Copy each line below that contains "lines".

- Opening Delimiter -

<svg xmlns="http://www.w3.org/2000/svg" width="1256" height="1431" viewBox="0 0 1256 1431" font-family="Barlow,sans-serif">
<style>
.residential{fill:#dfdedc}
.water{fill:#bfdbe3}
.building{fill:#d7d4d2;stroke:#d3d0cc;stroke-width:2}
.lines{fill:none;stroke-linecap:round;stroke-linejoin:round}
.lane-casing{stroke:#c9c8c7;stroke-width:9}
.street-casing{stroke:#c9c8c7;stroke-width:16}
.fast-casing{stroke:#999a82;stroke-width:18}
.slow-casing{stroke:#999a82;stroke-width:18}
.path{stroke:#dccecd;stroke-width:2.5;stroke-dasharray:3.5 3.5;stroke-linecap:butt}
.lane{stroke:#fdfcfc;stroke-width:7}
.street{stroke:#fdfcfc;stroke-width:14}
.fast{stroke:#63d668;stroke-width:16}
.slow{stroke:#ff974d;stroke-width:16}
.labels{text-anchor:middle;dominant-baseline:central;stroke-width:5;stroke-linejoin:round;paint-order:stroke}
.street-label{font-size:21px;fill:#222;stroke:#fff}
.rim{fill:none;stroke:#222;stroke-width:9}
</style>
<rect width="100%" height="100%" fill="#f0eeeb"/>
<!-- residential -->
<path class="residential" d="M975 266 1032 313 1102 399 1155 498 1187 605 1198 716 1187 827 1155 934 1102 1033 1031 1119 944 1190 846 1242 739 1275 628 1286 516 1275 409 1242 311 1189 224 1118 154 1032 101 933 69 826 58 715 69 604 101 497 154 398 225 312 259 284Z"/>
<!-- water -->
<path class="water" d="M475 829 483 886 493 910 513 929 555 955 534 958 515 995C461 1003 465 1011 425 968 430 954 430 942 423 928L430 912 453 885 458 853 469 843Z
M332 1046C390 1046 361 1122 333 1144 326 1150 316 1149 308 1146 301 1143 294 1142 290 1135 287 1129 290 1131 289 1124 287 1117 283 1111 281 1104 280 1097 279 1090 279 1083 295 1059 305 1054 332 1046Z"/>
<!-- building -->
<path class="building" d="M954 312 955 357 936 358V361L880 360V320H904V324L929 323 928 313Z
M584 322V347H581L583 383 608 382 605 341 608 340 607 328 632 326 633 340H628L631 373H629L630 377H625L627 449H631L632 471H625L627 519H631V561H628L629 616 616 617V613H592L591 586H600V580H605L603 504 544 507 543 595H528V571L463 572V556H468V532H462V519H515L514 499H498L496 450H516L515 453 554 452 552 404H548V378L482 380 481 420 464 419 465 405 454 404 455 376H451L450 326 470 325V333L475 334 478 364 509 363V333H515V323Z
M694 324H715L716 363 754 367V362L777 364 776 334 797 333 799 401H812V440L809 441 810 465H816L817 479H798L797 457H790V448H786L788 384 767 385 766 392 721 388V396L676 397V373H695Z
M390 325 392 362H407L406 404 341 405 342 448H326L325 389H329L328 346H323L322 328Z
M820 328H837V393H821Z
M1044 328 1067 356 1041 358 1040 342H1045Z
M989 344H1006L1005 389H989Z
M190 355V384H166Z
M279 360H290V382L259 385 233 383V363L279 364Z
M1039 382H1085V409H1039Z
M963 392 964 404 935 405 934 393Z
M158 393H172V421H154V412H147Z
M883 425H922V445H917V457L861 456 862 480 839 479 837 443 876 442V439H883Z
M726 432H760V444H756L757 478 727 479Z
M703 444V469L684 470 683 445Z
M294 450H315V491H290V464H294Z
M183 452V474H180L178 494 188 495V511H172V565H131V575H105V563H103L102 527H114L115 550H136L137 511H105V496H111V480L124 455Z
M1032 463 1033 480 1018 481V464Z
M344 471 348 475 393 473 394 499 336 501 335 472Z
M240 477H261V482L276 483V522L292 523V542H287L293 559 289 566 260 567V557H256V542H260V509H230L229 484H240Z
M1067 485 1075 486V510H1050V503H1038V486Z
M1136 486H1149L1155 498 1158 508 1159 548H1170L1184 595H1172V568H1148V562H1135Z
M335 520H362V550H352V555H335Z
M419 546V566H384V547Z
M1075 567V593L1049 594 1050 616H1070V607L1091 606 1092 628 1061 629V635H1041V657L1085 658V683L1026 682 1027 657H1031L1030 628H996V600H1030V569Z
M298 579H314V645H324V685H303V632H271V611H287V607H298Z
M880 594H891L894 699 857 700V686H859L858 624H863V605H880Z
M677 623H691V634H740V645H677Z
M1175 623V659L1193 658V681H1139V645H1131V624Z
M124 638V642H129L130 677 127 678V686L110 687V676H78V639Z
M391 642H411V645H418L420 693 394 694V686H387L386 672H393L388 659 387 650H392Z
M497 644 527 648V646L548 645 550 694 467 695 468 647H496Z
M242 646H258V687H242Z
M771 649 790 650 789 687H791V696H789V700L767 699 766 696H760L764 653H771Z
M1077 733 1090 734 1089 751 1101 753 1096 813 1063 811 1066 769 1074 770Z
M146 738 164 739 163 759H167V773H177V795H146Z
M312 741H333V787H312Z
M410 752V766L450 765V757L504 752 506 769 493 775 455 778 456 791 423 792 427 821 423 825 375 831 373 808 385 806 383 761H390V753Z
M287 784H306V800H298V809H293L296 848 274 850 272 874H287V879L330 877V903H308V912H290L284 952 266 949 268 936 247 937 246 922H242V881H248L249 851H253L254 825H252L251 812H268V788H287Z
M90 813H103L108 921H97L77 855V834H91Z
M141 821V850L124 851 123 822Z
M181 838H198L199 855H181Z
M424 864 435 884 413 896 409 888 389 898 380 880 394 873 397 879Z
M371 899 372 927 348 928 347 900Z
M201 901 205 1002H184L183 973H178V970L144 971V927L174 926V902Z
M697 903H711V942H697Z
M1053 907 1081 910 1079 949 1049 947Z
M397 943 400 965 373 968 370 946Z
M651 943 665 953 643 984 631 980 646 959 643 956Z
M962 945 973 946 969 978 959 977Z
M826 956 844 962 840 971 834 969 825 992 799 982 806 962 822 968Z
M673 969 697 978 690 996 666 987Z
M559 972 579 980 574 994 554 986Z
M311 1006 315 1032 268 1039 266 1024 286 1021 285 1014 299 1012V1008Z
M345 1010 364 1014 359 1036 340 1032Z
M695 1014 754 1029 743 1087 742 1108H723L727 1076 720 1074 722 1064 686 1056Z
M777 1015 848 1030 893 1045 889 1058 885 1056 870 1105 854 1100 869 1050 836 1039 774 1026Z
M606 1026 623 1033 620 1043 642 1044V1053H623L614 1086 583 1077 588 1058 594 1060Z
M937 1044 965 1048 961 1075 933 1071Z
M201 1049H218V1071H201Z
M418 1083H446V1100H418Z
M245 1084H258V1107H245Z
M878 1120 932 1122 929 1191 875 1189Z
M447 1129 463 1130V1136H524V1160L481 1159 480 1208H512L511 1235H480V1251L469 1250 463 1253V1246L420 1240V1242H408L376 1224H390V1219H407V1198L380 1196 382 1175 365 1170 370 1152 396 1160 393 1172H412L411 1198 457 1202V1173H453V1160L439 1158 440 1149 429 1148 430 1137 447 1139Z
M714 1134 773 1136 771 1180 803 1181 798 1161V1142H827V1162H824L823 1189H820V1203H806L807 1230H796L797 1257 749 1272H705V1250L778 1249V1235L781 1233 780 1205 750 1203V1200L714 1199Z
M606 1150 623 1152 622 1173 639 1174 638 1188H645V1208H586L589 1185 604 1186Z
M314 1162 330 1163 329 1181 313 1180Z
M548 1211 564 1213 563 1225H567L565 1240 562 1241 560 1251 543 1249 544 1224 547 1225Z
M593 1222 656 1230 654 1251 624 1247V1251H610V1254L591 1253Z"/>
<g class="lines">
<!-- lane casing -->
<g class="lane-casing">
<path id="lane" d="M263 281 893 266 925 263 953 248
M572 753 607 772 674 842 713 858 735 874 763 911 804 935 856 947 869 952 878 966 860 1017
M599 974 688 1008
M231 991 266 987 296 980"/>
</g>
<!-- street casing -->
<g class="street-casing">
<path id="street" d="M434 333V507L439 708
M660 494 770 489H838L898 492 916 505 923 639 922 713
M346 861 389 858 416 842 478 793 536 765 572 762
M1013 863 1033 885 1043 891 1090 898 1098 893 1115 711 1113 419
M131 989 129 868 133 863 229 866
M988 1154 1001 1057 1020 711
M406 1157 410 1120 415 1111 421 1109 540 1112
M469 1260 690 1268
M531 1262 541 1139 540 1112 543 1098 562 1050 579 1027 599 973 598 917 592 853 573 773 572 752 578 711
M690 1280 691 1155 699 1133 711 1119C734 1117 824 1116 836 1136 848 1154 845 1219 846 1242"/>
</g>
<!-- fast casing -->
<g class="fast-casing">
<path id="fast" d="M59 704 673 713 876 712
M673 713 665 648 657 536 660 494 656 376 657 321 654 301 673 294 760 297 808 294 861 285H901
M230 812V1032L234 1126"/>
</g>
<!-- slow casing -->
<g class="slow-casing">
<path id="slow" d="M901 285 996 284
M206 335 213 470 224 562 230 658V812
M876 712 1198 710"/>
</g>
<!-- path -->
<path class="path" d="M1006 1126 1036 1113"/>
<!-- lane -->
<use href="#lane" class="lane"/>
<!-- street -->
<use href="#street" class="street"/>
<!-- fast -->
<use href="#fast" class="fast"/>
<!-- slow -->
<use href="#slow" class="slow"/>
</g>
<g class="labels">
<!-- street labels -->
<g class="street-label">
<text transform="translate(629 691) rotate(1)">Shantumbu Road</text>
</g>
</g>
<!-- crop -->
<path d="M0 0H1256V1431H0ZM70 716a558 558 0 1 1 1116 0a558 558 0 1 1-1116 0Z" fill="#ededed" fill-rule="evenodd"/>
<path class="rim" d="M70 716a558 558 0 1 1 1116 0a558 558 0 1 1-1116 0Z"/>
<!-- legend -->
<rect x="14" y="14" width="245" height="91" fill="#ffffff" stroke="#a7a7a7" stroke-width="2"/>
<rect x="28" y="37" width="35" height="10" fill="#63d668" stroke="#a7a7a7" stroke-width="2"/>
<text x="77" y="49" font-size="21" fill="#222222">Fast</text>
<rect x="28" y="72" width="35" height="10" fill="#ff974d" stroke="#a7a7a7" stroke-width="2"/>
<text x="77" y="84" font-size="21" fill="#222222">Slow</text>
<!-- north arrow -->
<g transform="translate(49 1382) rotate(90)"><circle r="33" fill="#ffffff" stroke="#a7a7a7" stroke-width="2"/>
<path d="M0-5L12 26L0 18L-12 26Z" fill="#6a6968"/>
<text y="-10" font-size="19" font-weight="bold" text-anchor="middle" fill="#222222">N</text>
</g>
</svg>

- Closing Delimiter -

■ **REPLY**:
.lines{fill:none;stroke-linecap:round;stroke-linejoin:round}
<g class="lines">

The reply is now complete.